The ID field is crucial for:

  • Preventing duplicate records in your database
  • Updating existing records when data changes
  • Tracking historical data over time

When generating a schema from your prompt, Lightfeed will automatically select appropriate ID field(s), but you can always customize this selection to better match your data structure.

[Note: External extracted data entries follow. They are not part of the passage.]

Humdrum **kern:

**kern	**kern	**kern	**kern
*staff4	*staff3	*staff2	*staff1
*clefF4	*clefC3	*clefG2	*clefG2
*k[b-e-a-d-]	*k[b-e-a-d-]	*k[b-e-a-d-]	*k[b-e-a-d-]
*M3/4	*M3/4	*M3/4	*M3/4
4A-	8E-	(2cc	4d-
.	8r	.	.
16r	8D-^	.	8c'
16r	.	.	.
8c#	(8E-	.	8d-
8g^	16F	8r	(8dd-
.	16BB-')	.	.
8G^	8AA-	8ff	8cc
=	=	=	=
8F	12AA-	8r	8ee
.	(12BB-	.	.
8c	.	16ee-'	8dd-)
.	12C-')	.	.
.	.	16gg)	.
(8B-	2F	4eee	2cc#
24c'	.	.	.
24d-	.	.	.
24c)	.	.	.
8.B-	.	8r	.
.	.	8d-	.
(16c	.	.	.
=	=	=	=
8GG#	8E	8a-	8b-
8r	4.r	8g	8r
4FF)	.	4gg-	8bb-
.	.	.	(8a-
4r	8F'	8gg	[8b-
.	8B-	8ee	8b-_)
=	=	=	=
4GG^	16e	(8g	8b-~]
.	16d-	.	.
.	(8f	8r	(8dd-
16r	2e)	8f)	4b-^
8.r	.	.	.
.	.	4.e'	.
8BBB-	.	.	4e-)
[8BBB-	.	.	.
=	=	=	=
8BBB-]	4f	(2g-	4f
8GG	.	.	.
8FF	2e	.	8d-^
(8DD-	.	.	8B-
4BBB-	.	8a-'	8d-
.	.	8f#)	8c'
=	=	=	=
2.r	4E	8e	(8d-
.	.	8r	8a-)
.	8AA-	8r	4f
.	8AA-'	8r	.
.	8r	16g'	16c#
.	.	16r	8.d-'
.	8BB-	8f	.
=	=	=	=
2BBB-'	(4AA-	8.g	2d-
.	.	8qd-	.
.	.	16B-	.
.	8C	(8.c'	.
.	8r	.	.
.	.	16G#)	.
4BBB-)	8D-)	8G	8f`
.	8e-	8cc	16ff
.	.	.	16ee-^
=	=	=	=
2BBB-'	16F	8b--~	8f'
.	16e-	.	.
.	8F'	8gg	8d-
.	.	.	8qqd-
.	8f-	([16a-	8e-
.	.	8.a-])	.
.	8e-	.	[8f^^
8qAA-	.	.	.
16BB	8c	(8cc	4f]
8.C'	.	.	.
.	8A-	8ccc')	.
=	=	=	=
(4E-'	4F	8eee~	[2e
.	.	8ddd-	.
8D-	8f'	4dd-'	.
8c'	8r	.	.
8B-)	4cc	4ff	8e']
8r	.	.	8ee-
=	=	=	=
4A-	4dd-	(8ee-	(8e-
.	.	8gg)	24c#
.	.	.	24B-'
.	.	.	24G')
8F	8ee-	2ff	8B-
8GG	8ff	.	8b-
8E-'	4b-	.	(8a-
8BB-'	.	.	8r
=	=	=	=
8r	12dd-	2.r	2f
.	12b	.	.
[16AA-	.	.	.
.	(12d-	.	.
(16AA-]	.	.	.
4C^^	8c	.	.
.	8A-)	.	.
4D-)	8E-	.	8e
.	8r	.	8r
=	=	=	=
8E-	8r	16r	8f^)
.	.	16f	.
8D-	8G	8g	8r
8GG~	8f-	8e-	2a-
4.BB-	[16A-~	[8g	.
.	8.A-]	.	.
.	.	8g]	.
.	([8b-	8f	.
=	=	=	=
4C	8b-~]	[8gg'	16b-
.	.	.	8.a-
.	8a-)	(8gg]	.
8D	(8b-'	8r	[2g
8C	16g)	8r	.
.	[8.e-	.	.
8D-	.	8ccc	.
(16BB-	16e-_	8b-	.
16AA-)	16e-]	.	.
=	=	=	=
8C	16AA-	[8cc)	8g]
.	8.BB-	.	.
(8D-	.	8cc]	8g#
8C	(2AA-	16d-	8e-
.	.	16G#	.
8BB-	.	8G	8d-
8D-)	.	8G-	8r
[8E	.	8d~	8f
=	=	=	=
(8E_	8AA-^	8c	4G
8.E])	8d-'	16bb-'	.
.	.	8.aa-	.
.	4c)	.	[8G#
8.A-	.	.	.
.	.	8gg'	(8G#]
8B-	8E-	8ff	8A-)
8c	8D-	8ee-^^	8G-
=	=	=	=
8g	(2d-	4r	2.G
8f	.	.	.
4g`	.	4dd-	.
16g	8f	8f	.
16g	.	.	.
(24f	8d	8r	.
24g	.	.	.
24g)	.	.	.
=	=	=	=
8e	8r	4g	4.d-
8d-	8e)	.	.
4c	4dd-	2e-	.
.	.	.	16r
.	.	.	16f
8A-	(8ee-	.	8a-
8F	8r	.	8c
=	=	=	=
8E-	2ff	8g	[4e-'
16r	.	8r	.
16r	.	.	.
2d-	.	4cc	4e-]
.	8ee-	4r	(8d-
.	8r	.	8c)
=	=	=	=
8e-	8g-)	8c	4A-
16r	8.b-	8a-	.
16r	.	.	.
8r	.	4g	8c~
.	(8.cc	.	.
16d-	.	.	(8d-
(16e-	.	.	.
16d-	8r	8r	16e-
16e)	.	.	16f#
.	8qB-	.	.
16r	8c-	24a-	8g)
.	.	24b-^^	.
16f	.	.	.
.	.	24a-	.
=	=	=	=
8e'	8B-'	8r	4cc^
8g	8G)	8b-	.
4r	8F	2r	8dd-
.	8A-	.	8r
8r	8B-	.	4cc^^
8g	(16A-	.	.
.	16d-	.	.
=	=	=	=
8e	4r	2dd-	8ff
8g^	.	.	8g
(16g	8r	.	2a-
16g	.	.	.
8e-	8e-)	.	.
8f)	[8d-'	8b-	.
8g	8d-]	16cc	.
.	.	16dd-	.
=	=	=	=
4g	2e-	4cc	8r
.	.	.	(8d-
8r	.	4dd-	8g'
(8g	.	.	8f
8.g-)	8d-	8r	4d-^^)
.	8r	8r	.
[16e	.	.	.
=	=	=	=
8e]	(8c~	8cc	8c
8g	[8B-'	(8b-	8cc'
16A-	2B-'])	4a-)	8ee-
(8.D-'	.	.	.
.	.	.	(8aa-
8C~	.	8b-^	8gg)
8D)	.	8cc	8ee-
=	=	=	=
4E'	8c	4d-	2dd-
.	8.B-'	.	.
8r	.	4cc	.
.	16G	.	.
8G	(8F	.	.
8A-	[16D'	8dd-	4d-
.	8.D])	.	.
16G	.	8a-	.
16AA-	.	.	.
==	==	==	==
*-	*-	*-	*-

Common ID Field(s) by Use Case:

Use CaseRecommended ID Field(s)
News articlesArticle URL
E-commerce productsProduct name
Job listingsJob ID or (job title + company name + location)
Social media profilesProfile URL or username
Real estate listingsProperty address or listing ID

For more on how deduplication works based on ID fields, see the Data Deduplication Guide.

Schema Best Practices

Keep It Simple

Start with the essential fields and add more as needed. A simpler schema is easier to maintain and more likely to yield consistent results.

Plan for Variability

Consider how data might vary across different sources and plan your schema accordingly. For example, some product listings might not include ratings or review counts.

Use Consistent Naming Conventions

Choose a naming convention (e.g. snake_case) and stick with it throughout your schema.

Include Clear Descriptions

Provide detailed descriptions for each field to guide AI on what data should be extracted.

Choose the Right Data Types

Select appropriate data types for each field to ensure proper validation and formatting.

Review and Refine

Test your schema with a small extraction before scaling up. Adjust as needed based on the results.